If you’ve worked hard to build a nest egg—$150,000 or more—you might assume your investments are automatically working as hard as you are. But here’s the truth: many high-income earners are leaving thousands of dollars on the table every year without even realizing it.



The Mistake: Keeping Too Much Cash and Avoiding Investment Risk


It’s natural to want safety. After all, you’ve earned this money, and losing it feels scary. But here’s the catch: holding large amounts of cash or overly conservative investments can actually cost you more over time. Why?


  1. Inflation Eats Away Your Money

    Even a “safe” savings account loses value in real terms if interest rates are below inflation. $150,000 sitting in cash today could be worth significantly less in purchasing power in 5–10 years.


  2. Opportunity Cost of Not Investing

    Money that isn’t invested isn’t compounding. A diversified portfolio could grow faster, generate passive income, and help you reach your long-term goals—whether that’s early retirement, funding your kids’ education, or traveling the world.


  3. Emotional Investing Can Hurt Returns

    Many people move money into cash after a market drop, then miss the recovery. Avoiding market risk might feel safe, but it can significantly reduce long-term growth.



How a Financial Advisor Adds Real Value


A financial advisor isn’t just a “numbers person.” For high-income earners, an advisor:


  • Builds a strategy tailored to your goals and risk tolerance

  • Helps you avoid emotional decisions during market swings

  • Identifies tax-efficient ways to grow and protect your wealth

  • Coordinates your investments with estate planning, insurance, and retirement plans


In short, an advisor ensures your money is working as hard as you did to earn it.


What to Do Next


  1. Review your current portfolio – How much is sitting in cash or low-yield accounts?

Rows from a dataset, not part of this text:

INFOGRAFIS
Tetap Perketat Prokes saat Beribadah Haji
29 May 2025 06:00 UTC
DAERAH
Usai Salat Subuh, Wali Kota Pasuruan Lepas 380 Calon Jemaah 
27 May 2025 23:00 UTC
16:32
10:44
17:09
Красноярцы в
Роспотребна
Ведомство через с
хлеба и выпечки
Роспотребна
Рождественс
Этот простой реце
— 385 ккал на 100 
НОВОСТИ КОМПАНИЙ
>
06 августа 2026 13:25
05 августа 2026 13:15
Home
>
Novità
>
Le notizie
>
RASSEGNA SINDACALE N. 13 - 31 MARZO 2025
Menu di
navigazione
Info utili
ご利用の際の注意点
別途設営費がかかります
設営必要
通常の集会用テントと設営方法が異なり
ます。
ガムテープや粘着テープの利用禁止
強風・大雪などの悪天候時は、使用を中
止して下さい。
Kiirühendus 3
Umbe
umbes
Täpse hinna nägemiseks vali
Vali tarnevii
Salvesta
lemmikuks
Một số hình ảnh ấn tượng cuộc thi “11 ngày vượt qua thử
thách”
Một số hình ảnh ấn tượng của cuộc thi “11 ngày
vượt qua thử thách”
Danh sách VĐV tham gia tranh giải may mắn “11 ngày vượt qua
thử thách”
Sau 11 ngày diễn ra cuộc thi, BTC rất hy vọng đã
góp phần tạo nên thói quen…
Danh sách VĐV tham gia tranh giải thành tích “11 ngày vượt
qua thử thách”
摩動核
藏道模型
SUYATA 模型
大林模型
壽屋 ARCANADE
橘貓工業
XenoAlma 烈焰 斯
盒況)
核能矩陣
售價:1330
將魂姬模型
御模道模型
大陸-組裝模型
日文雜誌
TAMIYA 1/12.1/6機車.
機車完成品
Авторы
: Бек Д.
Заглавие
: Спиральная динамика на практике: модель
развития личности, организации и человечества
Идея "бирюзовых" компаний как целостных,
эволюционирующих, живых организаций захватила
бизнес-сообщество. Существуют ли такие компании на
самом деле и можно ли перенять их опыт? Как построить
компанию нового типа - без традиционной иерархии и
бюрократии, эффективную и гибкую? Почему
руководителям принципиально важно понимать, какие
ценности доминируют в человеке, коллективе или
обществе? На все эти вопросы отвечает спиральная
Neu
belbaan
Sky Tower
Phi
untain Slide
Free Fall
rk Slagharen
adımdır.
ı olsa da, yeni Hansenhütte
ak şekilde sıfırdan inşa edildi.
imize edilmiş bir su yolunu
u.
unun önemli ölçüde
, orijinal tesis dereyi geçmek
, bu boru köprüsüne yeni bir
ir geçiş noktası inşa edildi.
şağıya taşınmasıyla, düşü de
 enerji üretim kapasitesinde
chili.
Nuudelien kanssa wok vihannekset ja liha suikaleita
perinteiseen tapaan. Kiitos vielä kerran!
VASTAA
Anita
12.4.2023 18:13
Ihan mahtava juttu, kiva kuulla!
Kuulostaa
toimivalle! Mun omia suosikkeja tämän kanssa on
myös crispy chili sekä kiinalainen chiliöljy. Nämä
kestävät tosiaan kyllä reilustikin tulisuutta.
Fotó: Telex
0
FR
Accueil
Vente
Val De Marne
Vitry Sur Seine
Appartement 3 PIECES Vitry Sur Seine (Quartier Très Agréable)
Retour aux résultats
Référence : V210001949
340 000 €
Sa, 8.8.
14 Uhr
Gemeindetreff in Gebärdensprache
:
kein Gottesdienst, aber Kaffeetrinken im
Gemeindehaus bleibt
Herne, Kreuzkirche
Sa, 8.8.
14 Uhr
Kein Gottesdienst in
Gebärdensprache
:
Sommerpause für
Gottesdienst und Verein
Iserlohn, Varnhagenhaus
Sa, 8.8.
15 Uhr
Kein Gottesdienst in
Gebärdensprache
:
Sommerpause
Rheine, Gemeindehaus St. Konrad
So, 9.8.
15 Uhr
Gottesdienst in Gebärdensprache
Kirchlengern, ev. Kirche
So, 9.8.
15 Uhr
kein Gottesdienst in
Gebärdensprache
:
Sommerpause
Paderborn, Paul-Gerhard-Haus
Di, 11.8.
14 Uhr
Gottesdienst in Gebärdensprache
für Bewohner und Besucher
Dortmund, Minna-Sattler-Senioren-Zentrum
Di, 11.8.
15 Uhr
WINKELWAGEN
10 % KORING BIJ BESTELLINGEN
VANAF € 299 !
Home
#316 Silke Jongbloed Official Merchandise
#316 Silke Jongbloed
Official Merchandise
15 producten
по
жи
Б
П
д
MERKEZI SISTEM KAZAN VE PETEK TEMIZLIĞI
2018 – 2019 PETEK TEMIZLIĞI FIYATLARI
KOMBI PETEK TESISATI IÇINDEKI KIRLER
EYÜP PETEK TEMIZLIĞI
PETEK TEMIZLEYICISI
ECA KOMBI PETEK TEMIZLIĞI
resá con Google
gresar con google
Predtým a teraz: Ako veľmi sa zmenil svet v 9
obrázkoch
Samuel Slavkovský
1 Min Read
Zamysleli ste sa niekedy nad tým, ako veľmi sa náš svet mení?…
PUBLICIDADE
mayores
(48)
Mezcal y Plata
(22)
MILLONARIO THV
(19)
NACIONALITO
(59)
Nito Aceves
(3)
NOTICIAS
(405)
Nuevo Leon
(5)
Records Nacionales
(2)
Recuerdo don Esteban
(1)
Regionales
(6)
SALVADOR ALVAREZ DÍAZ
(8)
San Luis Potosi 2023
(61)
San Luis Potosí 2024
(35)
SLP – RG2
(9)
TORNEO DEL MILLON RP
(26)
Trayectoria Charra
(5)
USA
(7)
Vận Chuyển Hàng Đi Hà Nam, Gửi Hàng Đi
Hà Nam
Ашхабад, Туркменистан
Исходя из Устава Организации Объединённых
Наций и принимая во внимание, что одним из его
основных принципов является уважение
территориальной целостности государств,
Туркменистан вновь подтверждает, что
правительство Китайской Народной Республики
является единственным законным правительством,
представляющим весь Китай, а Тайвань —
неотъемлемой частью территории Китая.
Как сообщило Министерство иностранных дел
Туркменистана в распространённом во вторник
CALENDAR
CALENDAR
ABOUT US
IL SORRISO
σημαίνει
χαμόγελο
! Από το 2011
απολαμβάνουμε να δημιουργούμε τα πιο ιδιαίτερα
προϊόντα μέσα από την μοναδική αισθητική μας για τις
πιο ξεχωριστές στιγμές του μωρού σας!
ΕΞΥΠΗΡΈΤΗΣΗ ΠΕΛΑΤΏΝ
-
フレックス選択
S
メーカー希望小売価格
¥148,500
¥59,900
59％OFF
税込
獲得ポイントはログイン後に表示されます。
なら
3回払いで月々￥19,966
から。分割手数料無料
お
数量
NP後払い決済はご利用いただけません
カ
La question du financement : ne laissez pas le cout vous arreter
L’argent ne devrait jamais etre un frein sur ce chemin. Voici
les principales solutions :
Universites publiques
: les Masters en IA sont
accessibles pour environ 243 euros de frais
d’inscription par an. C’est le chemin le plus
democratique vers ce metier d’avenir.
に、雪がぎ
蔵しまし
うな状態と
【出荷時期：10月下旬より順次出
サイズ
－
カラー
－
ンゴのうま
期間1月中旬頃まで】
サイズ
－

  2. Assess your goals and timeline – What are your priorities for wealth growth and protection?

  3. Talk to a financial advisor – A professional can help you create a plan that balances safety, growth, and peace of mind.


High-income earners often fall into this “too safe” trap. But with the right strategy, you can protect your money, grow your wealth, and sleep better at night knowing your finances are in control.